Date
24 September 2017
The pregnant woman posted on her Weibo a copy of the document (inset) showing that she was refused entry to Hong Kong.  Photos: HKEJ, Sina Weibo
The pregnant woman posted on her Weibo a copy of the document (inset) showing that she was refused entry to Hong Kong. Photos: HKEJ, Sina Weibo

Pregnant mainlander refused entry to HK, held for eight hours

Mainland social media was again abuzz on the issue of pregnant women visiting Hong Kong.

A woman from Beijing who is seven months’ pregnant said she was denied entry to Hong Kong and taken into custody for eight hours by immigration authorities even after she presented documents showing that she had no plans to give birth in the territory.

The woman and her husband had planned a four-day holiday in Hong Kong, but was refused entry at the airport last Saturday, according to a post on Sohu.com.

Upon learning that she was pregnant, immigration officers took the couple to a room for questioning. 

She told the officers that she had no plans to deliver her baby in Hong Kong.
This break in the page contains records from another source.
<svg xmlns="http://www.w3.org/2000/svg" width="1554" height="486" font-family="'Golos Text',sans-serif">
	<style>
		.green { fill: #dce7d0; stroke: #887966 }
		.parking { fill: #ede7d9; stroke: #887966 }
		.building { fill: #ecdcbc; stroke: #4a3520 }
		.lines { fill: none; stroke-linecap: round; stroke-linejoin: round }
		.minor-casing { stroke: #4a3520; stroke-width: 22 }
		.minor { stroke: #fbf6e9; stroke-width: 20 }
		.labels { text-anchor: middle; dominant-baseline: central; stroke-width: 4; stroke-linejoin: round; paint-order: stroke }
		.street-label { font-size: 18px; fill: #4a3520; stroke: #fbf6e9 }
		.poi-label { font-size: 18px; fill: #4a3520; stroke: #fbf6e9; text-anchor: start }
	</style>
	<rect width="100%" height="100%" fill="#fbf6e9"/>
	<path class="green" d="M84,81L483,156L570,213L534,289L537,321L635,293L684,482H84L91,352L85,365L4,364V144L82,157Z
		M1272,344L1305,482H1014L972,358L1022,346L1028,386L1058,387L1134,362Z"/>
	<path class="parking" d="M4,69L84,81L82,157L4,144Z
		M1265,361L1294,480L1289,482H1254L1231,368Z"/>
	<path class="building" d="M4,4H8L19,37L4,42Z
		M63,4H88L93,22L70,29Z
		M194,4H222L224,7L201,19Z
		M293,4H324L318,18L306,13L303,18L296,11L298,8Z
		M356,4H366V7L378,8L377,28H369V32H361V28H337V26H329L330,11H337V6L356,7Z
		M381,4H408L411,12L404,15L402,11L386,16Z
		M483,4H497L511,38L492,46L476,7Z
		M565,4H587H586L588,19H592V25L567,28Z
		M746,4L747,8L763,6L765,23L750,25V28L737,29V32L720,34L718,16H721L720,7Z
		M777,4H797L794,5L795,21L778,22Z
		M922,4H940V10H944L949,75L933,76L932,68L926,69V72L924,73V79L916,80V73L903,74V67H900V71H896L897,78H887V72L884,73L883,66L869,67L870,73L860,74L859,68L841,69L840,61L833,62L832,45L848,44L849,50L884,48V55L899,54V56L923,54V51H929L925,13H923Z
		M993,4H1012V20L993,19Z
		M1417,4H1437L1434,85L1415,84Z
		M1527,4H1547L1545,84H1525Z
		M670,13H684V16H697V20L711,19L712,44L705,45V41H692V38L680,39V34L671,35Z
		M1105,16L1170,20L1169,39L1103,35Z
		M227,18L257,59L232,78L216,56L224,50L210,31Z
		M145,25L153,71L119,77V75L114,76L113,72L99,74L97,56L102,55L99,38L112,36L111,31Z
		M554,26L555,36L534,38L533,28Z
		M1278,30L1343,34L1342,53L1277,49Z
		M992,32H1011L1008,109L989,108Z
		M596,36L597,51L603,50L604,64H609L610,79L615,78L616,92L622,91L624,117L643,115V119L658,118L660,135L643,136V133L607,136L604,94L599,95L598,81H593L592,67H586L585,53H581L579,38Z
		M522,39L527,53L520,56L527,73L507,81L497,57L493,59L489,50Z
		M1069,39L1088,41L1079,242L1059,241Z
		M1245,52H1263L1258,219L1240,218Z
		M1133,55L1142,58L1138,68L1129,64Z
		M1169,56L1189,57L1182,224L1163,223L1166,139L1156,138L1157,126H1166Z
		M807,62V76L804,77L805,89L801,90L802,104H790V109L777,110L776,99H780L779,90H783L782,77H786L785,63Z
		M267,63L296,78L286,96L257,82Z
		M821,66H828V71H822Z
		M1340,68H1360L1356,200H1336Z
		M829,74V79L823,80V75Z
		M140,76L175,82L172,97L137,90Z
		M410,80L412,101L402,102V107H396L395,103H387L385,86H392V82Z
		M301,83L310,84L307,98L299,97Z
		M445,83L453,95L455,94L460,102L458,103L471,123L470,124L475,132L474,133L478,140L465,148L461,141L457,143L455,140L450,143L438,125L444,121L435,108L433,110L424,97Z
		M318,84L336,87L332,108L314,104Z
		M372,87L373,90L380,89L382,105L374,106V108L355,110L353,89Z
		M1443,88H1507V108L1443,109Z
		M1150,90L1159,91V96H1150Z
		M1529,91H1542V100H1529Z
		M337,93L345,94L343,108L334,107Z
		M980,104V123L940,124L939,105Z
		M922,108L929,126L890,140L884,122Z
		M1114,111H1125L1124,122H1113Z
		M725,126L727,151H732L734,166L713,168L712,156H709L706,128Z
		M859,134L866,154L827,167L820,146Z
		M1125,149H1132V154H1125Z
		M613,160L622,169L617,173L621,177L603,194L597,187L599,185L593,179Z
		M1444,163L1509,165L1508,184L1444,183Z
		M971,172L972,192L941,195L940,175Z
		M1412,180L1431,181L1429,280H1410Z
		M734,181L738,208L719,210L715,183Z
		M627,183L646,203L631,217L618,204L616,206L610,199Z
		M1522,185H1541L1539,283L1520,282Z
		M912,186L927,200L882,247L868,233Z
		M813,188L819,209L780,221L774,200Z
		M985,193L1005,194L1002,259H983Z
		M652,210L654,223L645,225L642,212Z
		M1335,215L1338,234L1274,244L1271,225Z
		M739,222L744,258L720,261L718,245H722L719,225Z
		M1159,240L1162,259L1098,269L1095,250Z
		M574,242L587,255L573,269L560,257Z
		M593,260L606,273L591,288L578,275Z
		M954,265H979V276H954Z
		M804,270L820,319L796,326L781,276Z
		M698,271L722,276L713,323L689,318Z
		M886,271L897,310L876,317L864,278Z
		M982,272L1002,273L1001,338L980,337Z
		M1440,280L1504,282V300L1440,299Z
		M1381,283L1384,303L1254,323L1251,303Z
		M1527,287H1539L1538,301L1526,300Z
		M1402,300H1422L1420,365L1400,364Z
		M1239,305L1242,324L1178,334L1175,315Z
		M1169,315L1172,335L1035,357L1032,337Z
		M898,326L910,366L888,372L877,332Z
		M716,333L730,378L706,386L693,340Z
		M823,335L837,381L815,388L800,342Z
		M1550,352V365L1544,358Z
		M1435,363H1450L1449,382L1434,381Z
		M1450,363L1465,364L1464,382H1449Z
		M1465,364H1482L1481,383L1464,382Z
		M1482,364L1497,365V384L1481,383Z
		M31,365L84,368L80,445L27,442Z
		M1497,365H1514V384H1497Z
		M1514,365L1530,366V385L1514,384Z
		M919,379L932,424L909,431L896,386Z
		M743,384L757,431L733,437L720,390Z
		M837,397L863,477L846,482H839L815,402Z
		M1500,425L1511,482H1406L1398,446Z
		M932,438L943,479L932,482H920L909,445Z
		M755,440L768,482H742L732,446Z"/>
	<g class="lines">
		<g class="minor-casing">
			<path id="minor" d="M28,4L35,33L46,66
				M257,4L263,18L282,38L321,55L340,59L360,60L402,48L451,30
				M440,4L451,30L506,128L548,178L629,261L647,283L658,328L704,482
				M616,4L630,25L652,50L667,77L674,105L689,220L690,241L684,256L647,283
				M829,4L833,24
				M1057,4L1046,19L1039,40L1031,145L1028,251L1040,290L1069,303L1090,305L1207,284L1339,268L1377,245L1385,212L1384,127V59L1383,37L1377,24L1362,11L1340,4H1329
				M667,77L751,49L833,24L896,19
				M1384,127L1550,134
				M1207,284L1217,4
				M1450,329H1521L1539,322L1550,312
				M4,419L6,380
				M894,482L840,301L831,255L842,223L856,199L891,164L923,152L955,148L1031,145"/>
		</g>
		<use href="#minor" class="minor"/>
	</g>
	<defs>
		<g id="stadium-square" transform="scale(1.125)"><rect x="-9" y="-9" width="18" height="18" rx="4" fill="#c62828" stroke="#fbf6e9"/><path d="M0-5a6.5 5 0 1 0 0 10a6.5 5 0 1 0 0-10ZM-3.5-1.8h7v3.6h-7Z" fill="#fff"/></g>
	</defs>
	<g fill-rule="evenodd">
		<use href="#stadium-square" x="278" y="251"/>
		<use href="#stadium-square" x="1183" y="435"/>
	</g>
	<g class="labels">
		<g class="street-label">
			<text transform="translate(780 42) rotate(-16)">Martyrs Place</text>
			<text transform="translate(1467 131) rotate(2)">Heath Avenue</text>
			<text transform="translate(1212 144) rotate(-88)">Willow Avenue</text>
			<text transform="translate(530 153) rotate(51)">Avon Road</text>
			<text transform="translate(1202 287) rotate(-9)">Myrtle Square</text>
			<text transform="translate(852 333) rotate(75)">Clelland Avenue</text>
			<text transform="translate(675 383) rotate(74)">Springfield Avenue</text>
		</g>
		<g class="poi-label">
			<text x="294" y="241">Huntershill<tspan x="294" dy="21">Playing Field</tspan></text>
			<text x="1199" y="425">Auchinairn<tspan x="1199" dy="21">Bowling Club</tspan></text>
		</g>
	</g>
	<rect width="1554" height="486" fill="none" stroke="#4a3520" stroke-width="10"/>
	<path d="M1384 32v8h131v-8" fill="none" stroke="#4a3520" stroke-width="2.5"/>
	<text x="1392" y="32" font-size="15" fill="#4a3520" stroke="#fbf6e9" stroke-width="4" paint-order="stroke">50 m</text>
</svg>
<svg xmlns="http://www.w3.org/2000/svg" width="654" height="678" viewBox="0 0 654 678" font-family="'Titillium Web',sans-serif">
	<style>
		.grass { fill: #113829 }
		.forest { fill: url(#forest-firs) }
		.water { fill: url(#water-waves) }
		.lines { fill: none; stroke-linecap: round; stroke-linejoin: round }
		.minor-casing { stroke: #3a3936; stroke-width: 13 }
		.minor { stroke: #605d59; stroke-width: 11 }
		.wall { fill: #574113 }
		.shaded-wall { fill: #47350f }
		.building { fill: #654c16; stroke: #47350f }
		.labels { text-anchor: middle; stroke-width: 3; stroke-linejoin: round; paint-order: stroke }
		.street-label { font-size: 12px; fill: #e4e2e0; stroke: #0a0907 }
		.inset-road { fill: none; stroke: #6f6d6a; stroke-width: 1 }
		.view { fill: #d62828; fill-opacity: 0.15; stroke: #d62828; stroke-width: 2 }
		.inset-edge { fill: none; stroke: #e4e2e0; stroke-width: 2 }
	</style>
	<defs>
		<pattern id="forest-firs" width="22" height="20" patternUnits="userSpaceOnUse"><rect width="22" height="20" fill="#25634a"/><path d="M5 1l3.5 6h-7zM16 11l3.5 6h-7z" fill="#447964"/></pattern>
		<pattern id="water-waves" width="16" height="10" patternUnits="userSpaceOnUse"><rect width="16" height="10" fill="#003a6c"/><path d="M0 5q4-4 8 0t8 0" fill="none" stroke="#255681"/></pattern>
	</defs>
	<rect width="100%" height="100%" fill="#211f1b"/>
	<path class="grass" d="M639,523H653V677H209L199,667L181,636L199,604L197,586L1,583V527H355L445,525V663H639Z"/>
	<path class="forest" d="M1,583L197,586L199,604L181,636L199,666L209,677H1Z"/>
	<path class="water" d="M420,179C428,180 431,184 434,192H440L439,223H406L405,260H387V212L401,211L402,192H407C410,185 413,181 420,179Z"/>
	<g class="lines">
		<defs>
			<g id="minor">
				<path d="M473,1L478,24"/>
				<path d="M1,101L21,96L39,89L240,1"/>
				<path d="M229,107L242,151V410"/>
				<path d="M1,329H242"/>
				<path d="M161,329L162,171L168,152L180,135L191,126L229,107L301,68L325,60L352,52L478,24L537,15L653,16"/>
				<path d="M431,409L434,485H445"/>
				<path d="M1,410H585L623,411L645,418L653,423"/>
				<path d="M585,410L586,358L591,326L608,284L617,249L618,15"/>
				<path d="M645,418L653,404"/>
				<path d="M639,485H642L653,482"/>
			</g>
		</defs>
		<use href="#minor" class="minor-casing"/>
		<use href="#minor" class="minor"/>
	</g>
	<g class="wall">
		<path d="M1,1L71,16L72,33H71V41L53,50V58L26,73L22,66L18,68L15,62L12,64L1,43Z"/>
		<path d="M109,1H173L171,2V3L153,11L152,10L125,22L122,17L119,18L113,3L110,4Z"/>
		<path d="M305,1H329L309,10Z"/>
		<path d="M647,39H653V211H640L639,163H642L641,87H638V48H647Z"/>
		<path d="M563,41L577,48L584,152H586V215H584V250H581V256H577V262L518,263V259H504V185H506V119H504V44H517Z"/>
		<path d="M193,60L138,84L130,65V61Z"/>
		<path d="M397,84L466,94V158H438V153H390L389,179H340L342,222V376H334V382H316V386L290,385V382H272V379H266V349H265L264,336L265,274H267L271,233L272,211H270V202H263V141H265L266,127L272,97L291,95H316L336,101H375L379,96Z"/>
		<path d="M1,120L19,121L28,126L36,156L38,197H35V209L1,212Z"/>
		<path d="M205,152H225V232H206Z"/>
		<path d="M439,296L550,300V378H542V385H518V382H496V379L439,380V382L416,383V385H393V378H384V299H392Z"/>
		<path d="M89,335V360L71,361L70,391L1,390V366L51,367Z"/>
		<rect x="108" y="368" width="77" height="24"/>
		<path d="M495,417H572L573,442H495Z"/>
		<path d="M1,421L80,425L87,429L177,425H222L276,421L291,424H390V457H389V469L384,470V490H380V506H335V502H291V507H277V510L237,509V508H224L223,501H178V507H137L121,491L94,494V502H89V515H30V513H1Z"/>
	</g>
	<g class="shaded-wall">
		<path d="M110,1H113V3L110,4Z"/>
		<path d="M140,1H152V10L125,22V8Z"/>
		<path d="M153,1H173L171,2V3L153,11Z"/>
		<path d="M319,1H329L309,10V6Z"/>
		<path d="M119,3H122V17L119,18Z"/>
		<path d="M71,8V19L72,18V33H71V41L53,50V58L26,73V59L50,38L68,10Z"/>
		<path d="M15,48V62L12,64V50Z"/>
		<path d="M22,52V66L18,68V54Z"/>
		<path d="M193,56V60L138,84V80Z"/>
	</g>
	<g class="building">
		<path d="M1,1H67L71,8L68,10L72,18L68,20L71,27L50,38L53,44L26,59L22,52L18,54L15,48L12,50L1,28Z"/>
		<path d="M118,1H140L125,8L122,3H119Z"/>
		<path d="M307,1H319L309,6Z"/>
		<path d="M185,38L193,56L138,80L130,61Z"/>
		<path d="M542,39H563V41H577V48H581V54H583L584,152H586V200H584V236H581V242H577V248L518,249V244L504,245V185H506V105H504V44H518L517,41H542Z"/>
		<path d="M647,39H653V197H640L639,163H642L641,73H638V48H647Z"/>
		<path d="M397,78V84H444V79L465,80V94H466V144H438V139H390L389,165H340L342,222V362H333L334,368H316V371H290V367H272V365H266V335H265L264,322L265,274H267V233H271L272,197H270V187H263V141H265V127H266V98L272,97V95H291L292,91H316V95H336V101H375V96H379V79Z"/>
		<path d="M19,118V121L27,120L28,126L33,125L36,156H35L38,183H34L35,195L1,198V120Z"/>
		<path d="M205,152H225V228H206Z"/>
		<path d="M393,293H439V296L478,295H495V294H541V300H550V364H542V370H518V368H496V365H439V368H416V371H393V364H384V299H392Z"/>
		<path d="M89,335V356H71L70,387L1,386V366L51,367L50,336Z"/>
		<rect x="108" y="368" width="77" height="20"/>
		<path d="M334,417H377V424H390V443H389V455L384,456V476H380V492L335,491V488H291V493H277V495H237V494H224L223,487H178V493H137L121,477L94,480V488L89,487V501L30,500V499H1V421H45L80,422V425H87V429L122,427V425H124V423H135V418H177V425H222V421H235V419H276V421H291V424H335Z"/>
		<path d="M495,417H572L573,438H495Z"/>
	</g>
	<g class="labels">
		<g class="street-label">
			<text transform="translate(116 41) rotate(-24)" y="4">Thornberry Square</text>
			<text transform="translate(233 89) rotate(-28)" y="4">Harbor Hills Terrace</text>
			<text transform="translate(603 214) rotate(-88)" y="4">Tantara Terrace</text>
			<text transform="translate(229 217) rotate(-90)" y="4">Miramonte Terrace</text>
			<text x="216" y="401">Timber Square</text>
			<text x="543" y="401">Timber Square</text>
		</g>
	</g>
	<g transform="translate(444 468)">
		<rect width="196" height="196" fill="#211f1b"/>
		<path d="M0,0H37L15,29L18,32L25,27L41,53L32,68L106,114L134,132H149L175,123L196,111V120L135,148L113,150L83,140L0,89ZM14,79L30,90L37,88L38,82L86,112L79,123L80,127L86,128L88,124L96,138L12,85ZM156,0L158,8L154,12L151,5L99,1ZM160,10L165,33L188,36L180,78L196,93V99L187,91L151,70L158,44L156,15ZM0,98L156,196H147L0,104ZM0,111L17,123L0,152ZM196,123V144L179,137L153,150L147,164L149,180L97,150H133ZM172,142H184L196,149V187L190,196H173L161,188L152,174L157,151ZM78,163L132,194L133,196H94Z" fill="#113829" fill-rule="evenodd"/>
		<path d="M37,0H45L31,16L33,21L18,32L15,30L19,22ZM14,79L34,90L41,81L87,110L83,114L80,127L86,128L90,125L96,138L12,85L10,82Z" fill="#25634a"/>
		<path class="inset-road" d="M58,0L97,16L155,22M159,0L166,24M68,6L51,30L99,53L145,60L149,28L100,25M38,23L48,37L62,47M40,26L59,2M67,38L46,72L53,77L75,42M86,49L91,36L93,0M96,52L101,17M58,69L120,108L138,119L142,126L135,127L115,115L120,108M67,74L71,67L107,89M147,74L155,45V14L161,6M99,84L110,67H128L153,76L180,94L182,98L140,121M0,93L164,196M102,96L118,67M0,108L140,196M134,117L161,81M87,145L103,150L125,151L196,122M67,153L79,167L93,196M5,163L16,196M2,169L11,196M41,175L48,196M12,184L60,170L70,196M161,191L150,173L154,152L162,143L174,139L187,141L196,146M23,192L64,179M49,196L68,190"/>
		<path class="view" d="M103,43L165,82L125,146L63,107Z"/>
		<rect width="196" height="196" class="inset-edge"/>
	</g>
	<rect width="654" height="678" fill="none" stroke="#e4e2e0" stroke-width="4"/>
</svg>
She showed them their round-trip air tickets, hotel bookings, pregnancy check-up records as well as a contract with a Beijing hospital for the baby’s delivery.

However, one of the officers told her that according to a local immigration ordinance, those who are more than 28 weeks’ pregnant are not allowed to enter the territory.

She and her husband were then taken by two officers to the departure gate where they boarded a plane back to Beijing.

Upon their arrival in Beijing, they were again questioned for about half an hour by mainland immigration officers who also checked their travel papers and the woman’s hospital records.

Writing on her blog, the woman said she and her husband lost their freedom for more than eight hours, and they were treated like prisoners by the Hong Kong immigration officers. She said her husband was not even allowed to go to the washroom.

The couple is considering hiring a lawyer to obtain legal redress.

Many of the mainland netizens who read her blog offered their sympathies, and said she was a victim of discrimination. Others called on tourists to stop going to Hong Kong, while others said the immigration department’s action was based on existing regulations.

Some Hong Kong residents accuse mainland women of wanting to give birth in the territory to gain residency rights, and complain about their impact on the city’s resources for healthcare and education. Many mainlanders, on the other hand, accuse Hong Kong residents of discrimination.